On 22 November, at a meeting held in Minsk, Belarus, countries from across eastern Europe and central Asia signed the Statement on Expanding Access to Affordable and Quality Assured Medicines and Diagnostic Technologies for HIV, Tuberculosis and Viral Hepatitis (Minsk 2).
In Minsk 2, countries in eastern Europe and central Asia commit to make urgent use of the best global practices and available tools to ensure the quality, safety and efficacy of health products and reduce the prices of essential HIV, tuberculosis and hepatitis C medicines and diagnostics in the region. The statement, among other things, envisages the revision of procurement mechanisms, the use of international and joint procurement and consultations and negotiations on price policy with medicine suppliers.
“In Minsk, the countries of eastern European and central Asia adopted a set of new, tangible, urgent actions. The countries will learn and share many lessons while implementing the Minsk 2 statement, which will help to lower prices, improve quality and save lives,” said Tim Martineau, UNAIDS Deputy Executive Director, Programme, a.i.
During the meeting, the Mayor of Minsk signed the Paris Declaration to end the AIDS epidemic in cities, becoming the fourth city in eastern Europe and central Asia to join the network of more than 300 cities and regions worldwide that are committed to Fast-Track their local HIV responses and to reach the 90–90–90 targets by 2020.
“The signing of the Paris Declaration by Minsk gives a boost to our capital’s goal to stop the spread of HIV by mobilizing officials, the workforce and public associations,” said Valery Malashko, Minister of Health, Belarus.

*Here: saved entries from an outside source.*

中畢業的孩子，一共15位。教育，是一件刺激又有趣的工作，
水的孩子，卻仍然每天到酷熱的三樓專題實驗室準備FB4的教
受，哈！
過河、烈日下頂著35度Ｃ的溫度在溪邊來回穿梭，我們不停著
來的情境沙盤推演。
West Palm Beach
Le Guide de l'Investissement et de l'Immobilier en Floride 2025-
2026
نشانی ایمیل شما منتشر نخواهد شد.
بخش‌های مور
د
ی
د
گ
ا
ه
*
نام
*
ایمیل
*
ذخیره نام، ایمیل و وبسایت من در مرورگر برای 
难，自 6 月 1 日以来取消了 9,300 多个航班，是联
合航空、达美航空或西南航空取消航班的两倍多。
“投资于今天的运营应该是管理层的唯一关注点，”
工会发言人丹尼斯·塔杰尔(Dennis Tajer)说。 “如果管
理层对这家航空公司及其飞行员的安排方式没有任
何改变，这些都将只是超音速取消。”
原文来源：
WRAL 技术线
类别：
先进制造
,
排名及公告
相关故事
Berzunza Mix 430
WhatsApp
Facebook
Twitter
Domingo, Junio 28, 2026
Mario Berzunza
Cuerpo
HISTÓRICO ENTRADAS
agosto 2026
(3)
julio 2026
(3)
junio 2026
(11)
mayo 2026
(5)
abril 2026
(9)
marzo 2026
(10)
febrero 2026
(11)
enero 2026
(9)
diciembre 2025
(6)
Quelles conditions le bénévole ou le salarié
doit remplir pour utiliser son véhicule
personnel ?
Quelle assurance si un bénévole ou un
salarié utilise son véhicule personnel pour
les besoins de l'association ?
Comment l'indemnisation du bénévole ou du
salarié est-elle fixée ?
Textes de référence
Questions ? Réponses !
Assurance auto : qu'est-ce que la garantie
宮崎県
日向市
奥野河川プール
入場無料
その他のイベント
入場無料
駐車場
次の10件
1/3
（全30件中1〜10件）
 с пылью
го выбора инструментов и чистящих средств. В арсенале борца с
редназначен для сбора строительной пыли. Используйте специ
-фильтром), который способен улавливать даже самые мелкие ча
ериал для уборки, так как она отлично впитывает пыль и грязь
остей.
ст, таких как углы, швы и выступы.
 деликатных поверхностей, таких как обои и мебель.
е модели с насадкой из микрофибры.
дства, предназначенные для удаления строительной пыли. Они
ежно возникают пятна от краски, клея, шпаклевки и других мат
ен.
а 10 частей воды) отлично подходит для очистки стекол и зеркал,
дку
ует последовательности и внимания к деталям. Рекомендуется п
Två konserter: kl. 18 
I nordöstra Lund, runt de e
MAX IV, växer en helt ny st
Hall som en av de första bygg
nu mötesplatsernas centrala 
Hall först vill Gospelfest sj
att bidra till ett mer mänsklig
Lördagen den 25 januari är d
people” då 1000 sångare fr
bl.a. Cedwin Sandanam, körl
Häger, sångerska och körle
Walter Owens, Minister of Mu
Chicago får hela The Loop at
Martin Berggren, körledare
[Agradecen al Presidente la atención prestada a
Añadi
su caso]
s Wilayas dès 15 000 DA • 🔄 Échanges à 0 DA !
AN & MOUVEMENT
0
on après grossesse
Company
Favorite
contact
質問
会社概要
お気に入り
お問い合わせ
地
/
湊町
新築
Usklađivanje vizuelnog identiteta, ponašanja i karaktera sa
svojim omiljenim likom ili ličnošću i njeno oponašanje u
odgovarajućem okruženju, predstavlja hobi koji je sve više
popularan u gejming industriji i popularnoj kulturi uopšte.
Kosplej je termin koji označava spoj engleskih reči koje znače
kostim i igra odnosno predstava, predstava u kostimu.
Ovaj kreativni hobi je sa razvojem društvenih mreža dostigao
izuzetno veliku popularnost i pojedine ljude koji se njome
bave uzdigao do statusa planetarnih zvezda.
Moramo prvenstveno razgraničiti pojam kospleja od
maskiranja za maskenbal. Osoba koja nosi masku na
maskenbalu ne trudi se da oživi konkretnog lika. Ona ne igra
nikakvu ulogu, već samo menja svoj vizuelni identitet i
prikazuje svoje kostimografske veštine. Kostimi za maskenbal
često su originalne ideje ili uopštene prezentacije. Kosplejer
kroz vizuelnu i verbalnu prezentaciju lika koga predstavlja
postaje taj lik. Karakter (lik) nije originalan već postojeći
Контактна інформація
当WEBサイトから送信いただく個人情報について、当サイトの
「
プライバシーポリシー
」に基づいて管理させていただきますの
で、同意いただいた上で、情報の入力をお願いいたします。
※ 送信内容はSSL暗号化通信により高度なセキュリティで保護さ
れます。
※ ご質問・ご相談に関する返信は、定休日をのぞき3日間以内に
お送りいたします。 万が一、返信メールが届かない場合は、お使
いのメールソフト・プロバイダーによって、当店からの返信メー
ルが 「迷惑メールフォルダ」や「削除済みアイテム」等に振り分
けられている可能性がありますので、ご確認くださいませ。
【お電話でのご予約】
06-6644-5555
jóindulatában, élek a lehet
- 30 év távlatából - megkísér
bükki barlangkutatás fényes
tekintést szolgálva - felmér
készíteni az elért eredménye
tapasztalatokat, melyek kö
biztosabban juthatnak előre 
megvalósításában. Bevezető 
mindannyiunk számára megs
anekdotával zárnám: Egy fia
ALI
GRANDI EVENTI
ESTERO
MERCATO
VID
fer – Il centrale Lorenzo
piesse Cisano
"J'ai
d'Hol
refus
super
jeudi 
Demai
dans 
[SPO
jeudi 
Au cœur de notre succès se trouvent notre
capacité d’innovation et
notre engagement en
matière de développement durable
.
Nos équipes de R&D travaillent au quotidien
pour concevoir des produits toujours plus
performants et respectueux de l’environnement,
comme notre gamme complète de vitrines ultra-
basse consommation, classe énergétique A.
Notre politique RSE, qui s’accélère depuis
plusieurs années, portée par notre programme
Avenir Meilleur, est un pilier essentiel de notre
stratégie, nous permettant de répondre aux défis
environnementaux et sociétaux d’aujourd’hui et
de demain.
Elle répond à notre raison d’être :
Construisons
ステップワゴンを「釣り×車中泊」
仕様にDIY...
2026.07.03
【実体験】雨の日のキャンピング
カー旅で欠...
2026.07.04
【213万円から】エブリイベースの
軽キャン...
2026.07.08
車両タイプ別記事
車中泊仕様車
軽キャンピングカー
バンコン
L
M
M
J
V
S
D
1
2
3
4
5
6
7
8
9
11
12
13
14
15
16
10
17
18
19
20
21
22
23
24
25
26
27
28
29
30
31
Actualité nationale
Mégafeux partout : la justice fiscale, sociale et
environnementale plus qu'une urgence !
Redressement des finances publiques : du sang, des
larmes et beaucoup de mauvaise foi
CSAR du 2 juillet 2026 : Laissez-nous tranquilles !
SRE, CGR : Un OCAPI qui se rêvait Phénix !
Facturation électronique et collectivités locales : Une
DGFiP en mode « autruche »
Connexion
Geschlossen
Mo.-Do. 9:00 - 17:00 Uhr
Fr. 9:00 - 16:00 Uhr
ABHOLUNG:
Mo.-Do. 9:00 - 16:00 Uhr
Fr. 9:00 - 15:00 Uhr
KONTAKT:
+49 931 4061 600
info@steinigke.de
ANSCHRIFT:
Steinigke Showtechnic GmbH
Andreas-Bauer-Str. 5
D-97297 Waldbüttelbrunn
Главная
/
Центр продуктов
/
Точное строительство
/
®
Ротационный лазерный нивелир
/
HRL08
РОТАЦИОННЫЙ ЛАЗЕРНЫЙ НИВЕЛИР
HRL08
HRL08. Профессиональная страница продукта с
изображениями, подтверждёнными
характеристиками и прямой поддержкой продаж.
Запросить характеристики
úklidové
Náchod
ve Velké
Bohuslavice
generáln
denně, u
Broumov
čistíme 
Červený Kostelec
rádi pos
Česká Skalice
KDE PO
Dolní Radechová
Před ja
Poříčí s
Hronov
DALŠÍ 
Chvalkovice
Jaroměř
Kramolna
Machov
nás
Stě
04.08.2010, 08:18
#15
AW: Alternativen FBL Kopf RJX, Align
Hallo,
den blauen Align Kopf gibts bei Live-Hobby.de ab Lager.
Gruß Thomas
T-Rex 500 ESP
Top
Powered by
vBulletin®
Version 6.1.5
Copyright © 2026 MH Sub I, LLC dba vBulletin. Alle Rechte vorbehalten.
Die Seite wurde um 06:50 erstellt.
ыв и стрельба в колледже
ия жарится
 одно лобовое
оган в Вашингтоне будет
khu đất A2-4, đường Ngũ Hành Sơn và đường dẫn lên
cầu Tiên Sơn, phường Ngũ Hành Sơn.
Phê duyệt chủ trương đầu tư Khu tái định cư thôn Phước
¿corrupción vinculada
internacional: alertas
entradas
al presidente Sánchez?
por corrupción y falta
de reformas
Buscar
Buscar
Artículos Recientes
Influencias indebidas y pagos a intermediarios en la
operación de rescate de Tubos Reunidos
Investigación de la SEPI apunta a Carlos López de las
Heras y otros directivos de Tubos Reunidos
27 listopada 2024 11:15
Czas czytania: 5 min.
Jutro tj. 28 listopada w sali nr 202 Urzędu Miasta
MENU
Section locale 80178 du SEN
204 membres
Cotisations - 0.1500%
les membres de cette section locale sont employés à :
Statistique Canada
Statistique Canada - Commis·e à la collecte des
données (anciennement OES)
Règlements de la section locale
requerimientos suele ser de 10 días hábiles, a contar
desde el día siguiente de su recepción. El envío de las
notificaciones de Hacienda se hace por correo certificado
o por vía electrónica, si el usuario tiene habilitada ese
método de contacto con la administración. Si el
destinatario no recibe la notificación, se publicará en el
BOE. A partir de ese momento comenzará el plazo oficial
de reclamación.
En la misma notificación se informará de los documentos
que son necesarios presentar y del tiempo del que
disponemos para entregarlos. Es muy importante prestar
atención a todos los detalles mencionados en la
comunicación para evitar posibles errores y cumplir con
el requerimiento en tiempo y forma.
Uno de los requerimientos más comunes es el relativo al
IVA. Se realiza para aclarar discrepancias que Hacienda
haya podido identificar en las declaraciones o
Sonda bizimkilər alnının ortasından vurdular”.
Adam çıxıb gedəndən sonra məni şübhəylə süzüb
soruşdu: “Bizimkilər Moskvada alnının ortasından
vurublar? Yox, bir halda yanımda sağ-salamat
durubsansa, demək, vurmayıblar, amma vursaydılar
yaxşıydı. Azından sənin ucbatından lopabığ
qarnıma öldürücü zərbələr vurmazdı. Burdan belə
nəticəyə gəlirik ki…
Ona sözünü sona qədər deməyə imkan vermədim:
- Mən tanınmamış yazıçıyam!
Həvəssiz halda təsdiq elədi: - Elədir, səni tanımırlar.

Belarus continues to make progress in its AIDS response. In 2016, Belarus was validated by the World Health Organization as having eliminated mother-to-child transmission of HIV and congenital syphilis. Belarus implements a full range of HIV policies and programmes with government support and funding, including harm reduction programmes for injecting drug users and antiretroviral therapy for people living with HIV. In 2017, Belarus rolled out HIV self-testing, selling self-testing kits in pharmacies.
“As civil society we believe that the simplest universal solution to ensure access to resources is to change political principles and priorities. People’s lives must be a priority,” said Dmitry Sherembey, from the All-Ukrainian Network of People Living with HIV.
Also during the meeting, eight international organizations signed an agreement to establish a regional interagency group to support the coordinated efforts and implementation of Minsk 2, focusing on results and impact at the country and regional levels.
“Closing the gap to cost-effective, equitable and sustainable access to quality medicines and diagnostic technologies requires further effective collaboration and political leadership in eastern European and central Asian,” said Zsuzsanna Jakab, Regional Director for Europe, World Health Organization.